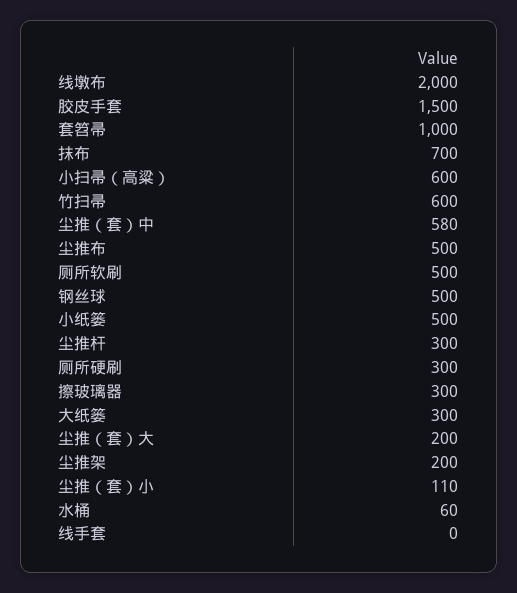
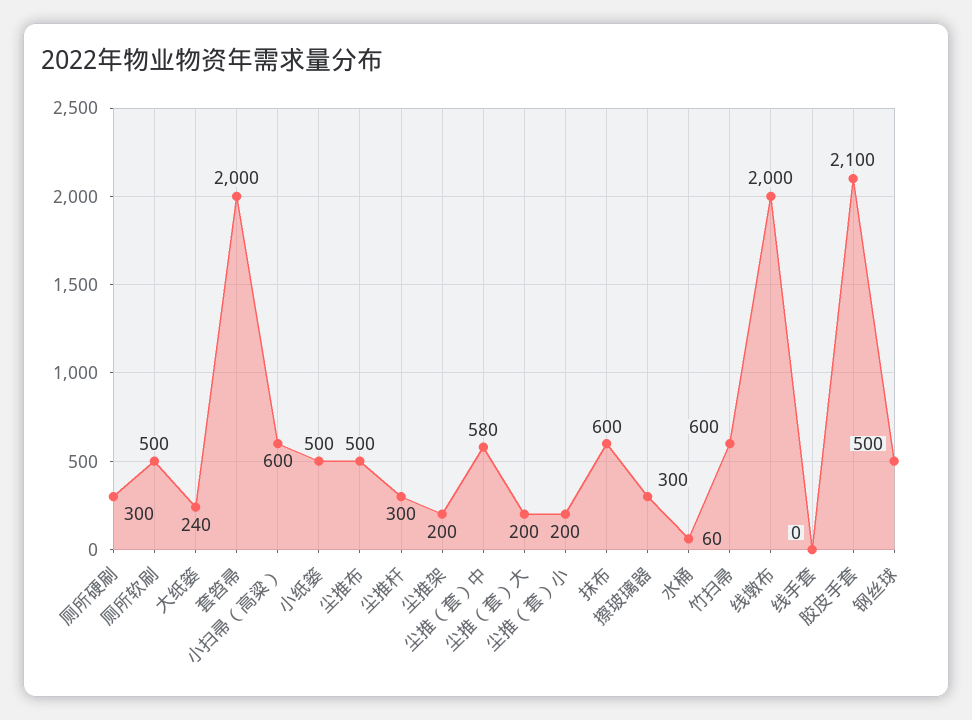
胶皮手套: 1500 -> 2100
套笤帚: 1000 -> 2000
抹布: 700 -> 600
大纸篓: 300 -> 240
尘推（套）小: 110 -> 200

## WHAT TO WORK ON
Write out the entries above word for word. Do not include the pictures.

## YOUR SOLUTION
胶皮手套: 1500 -> 2100
套笤帚: 1000 -> 2000
抹布: 700 -> 600
大纸篓: 300 -> 240
尘推（套）小: 110 -> 200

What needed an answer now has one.